Given a directed graph with N nodes and M edges, you need to find the minimum cost circular tour of the graph, i.e., starting at a particular city X and ending at that same city.

What is the most efficient way to do this for both the following cases:

1. No weights on the edges
2. Weighted edges (Wi for ith edge)
3. The above two cases but with the condition that each city can be visited no more than one time. (Apart from the first city). If this is not possible then output will be -1.

Thanks in advance!

Answer 1

1. No weights on edges.

If there is no cost on edges, actually all circuits become equal in which all costs are 0. Reasonably, if it is implicitly said that the cost is, actually, the minimum number of hops, consequently any circuit satisfying the conditions above is also equivalent. Then, the question is finding a circuit, namely a Hamiltonian Circuit or Hamiltonian Cycle. To find out a Hamiltonian Circuit in a graph is NP-complete.

There are n! possible routes. A brute force approach has a runtime complexity of O(n!), where n represents the number of edges.

One of the best algorithms existing is in here with simulations and code.

2. Weighted edges (W_i for ith edge)

When graph has weighted edges, the problem becomes the well known TSP (Travelling Salesman Problem), which is an NP-hard problem.
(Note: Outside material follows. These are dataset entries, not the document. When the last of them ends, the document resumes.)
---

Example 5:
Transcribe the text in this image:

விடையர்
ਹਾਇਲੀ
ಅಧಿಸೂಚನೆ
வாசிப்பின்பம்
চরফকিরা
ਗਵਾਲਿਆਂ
There exists a confusion in the community, around TSP complexity. You have to make distinction between, TSP-Optimize and TSP-Decide.

TSP-Optimize is NP-hard.

TSP-Decide is NP-complete.

For detailed explanations check those resources 1 2. You can find a discussion in here.

You are asked to implement TSP-Optimize.

- Dynamic Programming

Bellman–Held–Karp algorithm. You can find the pseudo code in here. Runtime Complexity: O(2ⁿ n²), where n represents the number of edges.

Although, there exists other solution technics, with Divide-and-Conquer or Greedy approaches, they are not optimal.